What you will do -
Transcribe word for word the section of the records below that opens with the line containing "October 5, 2014 14:09" and closes with the line containing "You can also join"; drop every picture.
====== Data
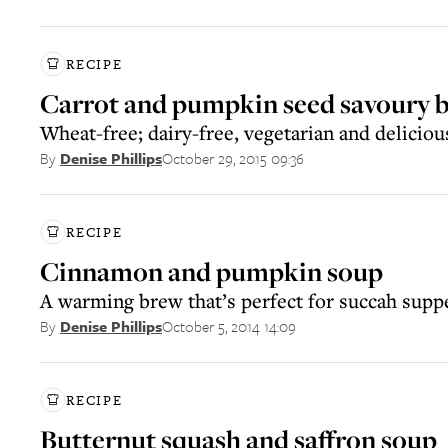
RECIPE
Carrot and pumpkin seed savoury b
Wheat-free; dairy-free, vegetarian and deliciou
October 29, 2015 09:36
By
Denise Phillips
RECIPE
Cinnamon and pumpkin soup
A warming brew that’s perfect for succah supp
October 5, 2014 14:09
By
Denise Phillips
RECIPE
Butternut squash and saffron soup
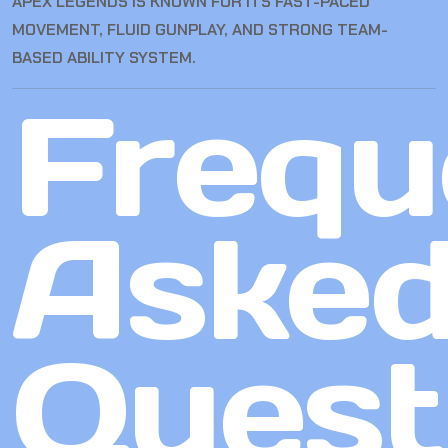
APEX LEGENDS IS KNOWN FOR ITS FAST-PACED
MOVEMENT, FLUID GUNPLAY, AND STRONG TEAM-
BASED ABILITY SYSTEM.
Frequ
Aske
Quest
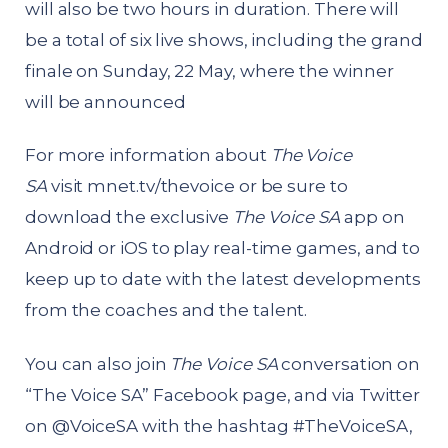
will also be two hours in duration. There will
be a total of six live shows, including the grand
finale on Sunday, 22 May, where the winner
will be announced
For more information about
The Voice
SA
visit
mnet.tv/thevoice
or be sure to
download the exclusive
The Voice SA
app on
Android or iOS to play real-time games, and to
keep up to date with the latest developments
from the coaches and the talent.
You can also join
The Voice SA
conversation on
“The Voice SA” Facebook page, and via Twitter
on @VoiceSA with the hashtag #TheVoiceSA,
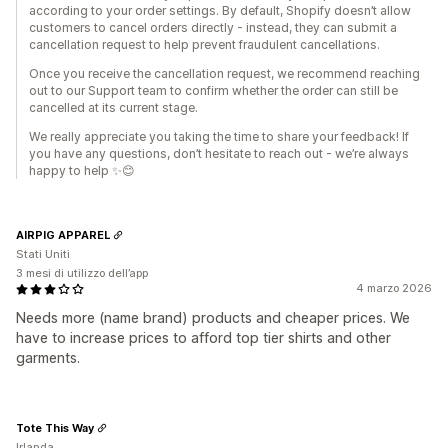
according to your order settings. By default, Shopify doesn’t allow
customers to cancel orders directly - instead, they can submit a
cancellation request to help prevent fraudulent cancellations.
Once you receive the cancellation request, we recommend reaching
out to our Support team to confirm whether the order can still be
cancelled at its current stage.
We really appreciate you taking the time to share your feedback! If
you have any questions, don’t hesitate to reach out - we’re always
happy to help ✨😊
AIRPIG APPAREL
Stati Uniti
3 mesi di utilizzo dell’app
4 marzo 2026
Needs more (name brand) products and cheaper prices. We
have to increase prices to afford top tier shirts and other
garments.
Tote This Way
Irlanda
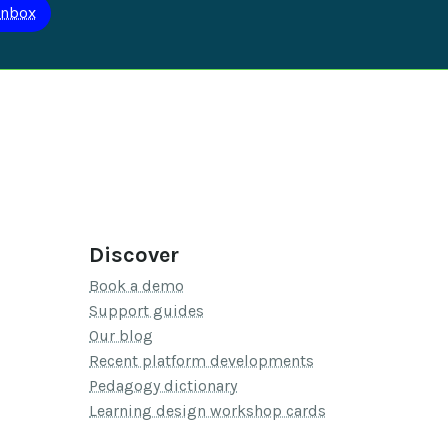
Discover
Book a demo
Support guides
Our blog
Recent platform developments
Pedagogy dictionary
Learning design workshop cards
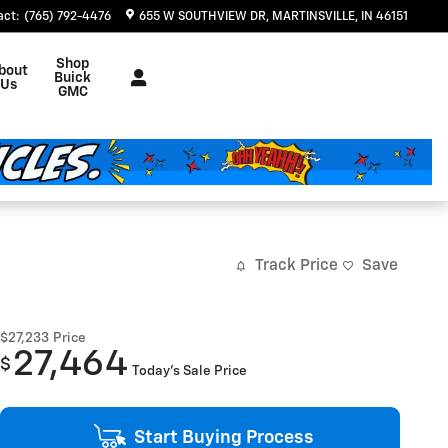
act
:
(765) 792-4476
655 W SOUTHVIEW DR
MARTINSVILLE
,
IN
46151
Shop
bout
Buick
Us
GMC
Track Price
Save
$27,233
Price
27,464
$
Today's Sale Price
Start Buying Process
============
Response box -
October 5, 2014 14:09
By
Denise Phillips
RECIPE
Butternut squash and saffron soup
APEX LEGENDS IS KNOWN FOR ITS FAST-PACED
MOVEMENT, FLUID GUNPLAY, AND STRONG TEAM-
BASED ABILITY SYSTEM.
Frequ
Aske
Quest
will also be two hours in duration. There will
be a total of six live shows, including the grand
finale on Sunday, 22 May, where the winner
will be announced
For more information about
The Voice
SA
visit
mnet.tv/thevoice
or be sure to
download the exclusive
The Voice SA
app on
Android or iOS to play real-time games, and to
keep up to date with the latest developments
from the coaches and the talent.
You can also join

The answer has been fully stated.